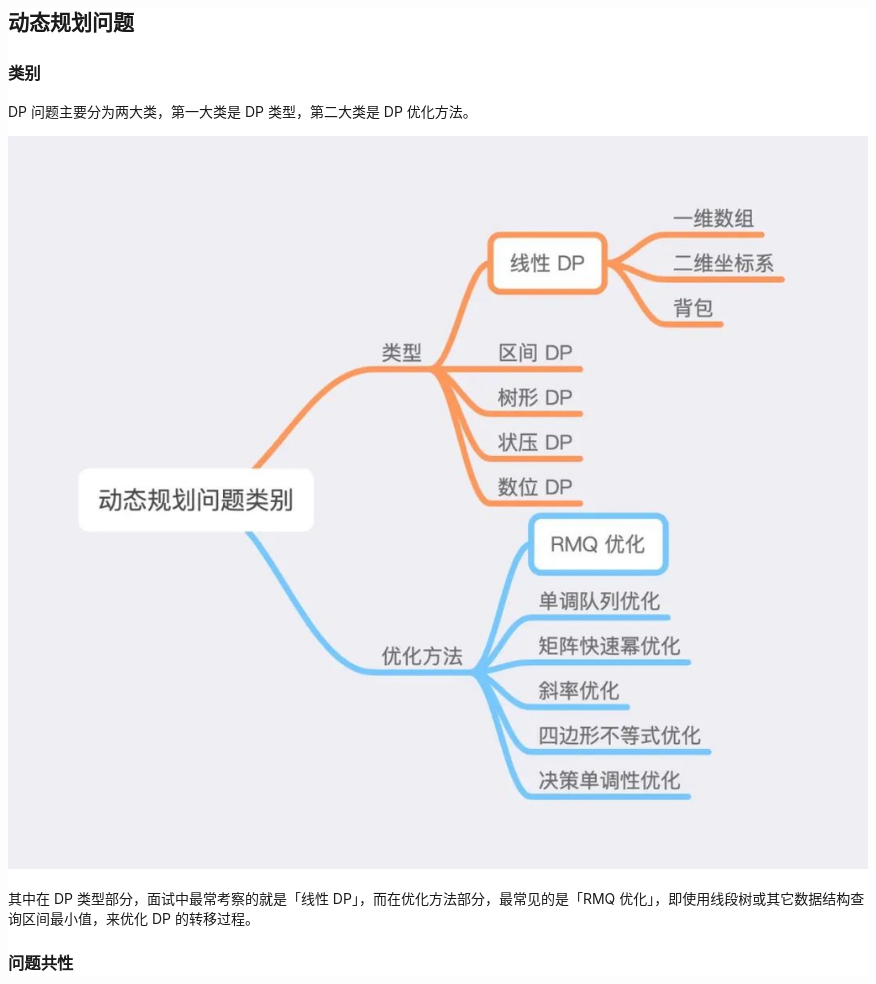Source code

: 



## 动态规划问题

### 类别

DP 问题主要分为两大类，第一大类是 DP 类型，第二大类是 DP 优化方法。

![v2-21366d47656574b928749040c6cc1888_720w](assets/v2-21366d47656574b928749040c6cc1888_720w.jpg)

其中在 DP 类型部分，面试中最常考察的就是「线性 DP」，而在优化方法部分，最常见的是「RMQ 优化」，即使用线段树或其它数据结构查询区间最小值，来优化 DP 的转移过程。



### 问题共性
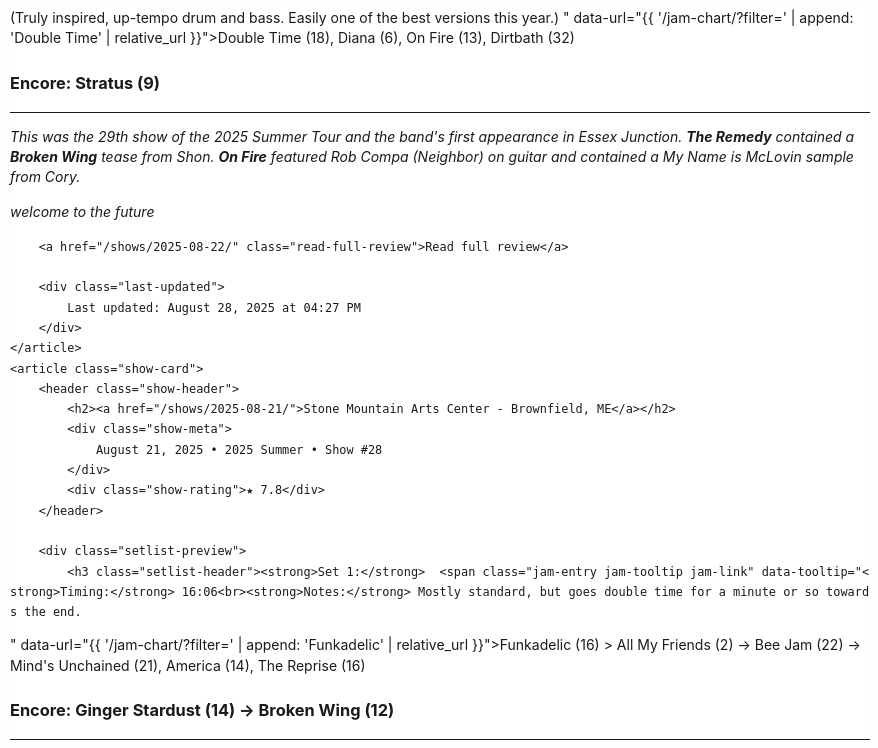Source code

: (Truly inspired, up-tempo drum and bass. Easily one of the best versions this year.)
" data-url="{{ '/jam-chart/?filter=' | append: 'Double Time' | relative_url }}">Double Time</strong> (18), Diana (6), <span class="jam-entry jam-tooltip jam-link" data-tooltip="<strong>Timing:</strong> 13:58<br><strong>Notes:</strong> Feat. Rob Compa on guitar. Starts out with a metronomic groove before turning spacey and dancey. Some cool sheets of sonic rain from Cory launch them into a rocket-race between Brian and Rob. 
" data-url="{{ '/jam-chart/?filter=' | append: 'On Fire' | relative_url }}">On Fire</span> (13), <span class="jam-entry jam-tooltip jam-link" data-tooltip="<strong>Timing:</strong> 32:47<br><strong>Notes:</strong> Stutter-step funk with a brief electro phase. 
" data-url="{{ '/jam-chart/?filter=' | append: 'Dirtbath' | relative_url }}">Dirtbath</span> (32)</h3>
<h3 class="setlist-header"><strong>Encore:</strong>  Stratus (9)</h3>
<hr class="section-divider">
<p class="show-notes"><em>This was the 29th show of the 2025 Summer Tour and the band's first appearance in Essex Junction. <strong>The Remedy</strong> contained a <strong>Broken Wing</strong> tease from Shon. <strong>On Fire</strong> featured Rob Compa (Neighbor) on guitar and contained a My Name is McLovin sample from Cory.</em></p>
<p class="show-notes"><em>welcome to the future</em></p>
        </div>
        
        <a href="/shows/2025-08-22/" class="read-full-review">Read full review</a>
        
        <div class="last-updated">
            Last updated: August 28, 2025 at 04:27 PM
        </div>
    </article>
    <article class="show-card">
        <header class="show-header">
            <h2><a href="/shows/2025-08-21/">Stone Mountain Arts Center - Brownfield, ME</a></h2>
            <div class="show-meta">
                August 21, 2025 • 2025 Summer • Show #28
            </div>
            <div class="show-rating">★ 7.8</div>
        </header>
        
        <div class="setlist-preview">
            <h3 class="setlist-header"><strong>Set 1:</strong>  <span class="jam-entry jam-tooltip jam-link" data-tooltip="<strong>Timing:</strong> 16:06<br><strong>Notes:</strong> Mostly standard, but goes double time for a minute or so towards the end. 
" data-url="{{ '/jam-chart/?filter=' | append: 'Funkadelic' | relative_url }}">Funkadelic</span> (16) > All My Friends (2) -> <span class="jam-entry jam-tooltip jam-link" data-tooltip="<strong>Timing:</strong> 22:32<br><strong>Notes:</strong> Lethargic through much of the first half, but swirls into a Miami nightclub around 9:00, peaks soulfully with a twinkling comedown, and has a feel-good roots rock build -&gt; Mind&#x27;s Unchained.
" data-url="{{ '/jam-chart/?filter=' | append: 'Bee Jam' | relative_url }}">Bee Jam</span> (22) -> Mind's Unchained (21), <span class="jam-entry jam-tooltip jam-link" data-tooltip="<strong>Timing:</strong> 14:24<br><strong>Notes:</strong> An entrancing Latin jazz rave that slides into a concentrated groove that Cory dances over with several keyboards before settling on the grand piano. 
" data-url="{{ '/jam-chart/?filter=' | append: 'America' | relative_url }}">America</span> (14), <span class="jam-entry jam-tooltip jam-link" data-tooltip="<strong>Timing:</strong> 16:17<br><strong>Notes:</strong> Starts out slow and funky, with some sample manipulation from Cory before going breakbeat. Gets spacey in the middle.
" data-url="{{ '/jam-chart/?filter=' | append: 'The Reprise' | relative_url }}">The Reprise</span> (16)</h3>
<h3 class="setlist-header"><strong>Encore:</strong>  <span class="jam-entry jam-tooltip jam-link" data-tooltip="<strong>Timing:</strong> 14:03<br><strong>Notes:</strong> Awesome groove with standout Shon that gets a bit evil at times. Awkward first step into Broken Wing, but smooths out for the transition. 
" data-url="{{ '/jam-chart/?filter=' | append: 'Ginger Stardust' | relative_url }}">Ginger Stardust</span> (14) -> <span class="jam-entry jam-tooltip jam-link" data-tooltip="<strong>Timing:</strong> 12:46<br><strong>Notes:</strong> Short, but doesn&#x27;t feel like it. A tiny bit atmospheric to start the jam and a strong, blues-y Southern Rock second half. 
" data-url="{{ '/jam-chart/?filter=' | append: 'Broken Wing' | relative_url }}">Broken Wing</span> (12)</h3>
<hr class="section-divider">
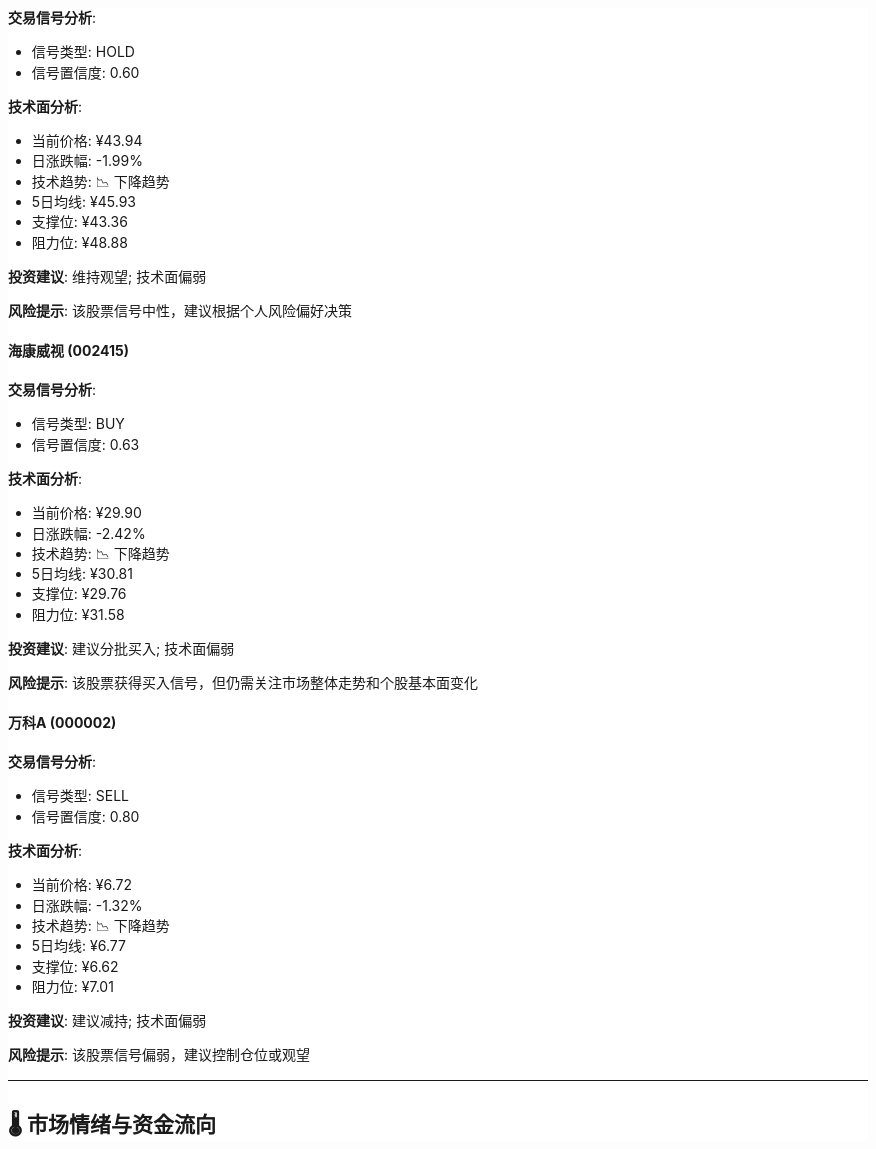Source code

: **交易信号分析**:
- 信号类型: HOLD
- 信号置信度: 0.60

**技术面分析**:
- 当前价格: ¥43.94
- 日涨跌幅: -1.99%
- 技术趋势: 📉 下降趋势
- 5日均线: ¥45.93
- 支撑位: ¥43.36
- 阻力位: ¥48.88

**投资建议**: 维持观望; 技术面偏弱

**风险提示**: 该股票信号中性，建议根据个人风险偏好决策


#### 海康威视 (002415)

**交易信号分析**:
- 信号类型: BUY
- 信号置信度: 0.63

**技术面分析**:
- 当前价格: ¥29.90
- 日涨跌幅: -2.42%
- 技术趋势: 📉 下降趋势
- 5日均线: ¥30.81
- 支撑位: ¥29.76
- 阻力位: ¥31.58

**投资建议**: 建议分批买入; 技术面偏弱

**风险提示**: 该股票获得买入信号，但仍需关注市场整体走势和个股基本面变化


#### 万科A (000002)

**交易信号分析**:
- 信号类型: SELL
- 信号置信度: 0.80

**技术面分析**:
- 当前价格: ¥6.72
- 日涨跌幅: -1.32%
- 技术趋势: 📉 下降趋势
- 5日均线: ¥6.77
- 支撑位: ¥6.62
- 阻力位: ¥7.01

**投资建议**: 建议减持; 技术面偏弱

**风险提示**: 该股票信号偏弱，建议控制仓位或观望


---

## 🌡️ 市场情绪与资金流向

____________________

GOAL OF THE EXERCISE.
Exactly the lines from the one containing "- 支撑位: ¥29.76" through the last line of the material above are to be returned, with nothing else.

FINISHED EXERCISE.
- 支撑位: ¥29.76
- 阻力位: ¥31.58

**投资建议**: 建议分批买入; 技术面偏弱

**风险提示**: 该股票获得买入信号，但仍需关注市场整体走势和个股基本面变化


#### 万科A (000002)

**交易信号分析**:
- 信号类型: SELL
- 信号置信度: 0.80

**技术面分析**:
- 当前价格: ¥6.72
- 日涨跌幅: -1.32%
- 技术趋势: 📉 下降趋势
- 5日均线: ¥6.77
- 支撑位: ¥6.62
- 阻力位: ¥7.01

**投资建议**: 建议减持; 技术面偏弱

**风险提示**: 该股票信号偏弱，建议控制仓位或观望


---

## 🌡️ 市场情绪与资金流向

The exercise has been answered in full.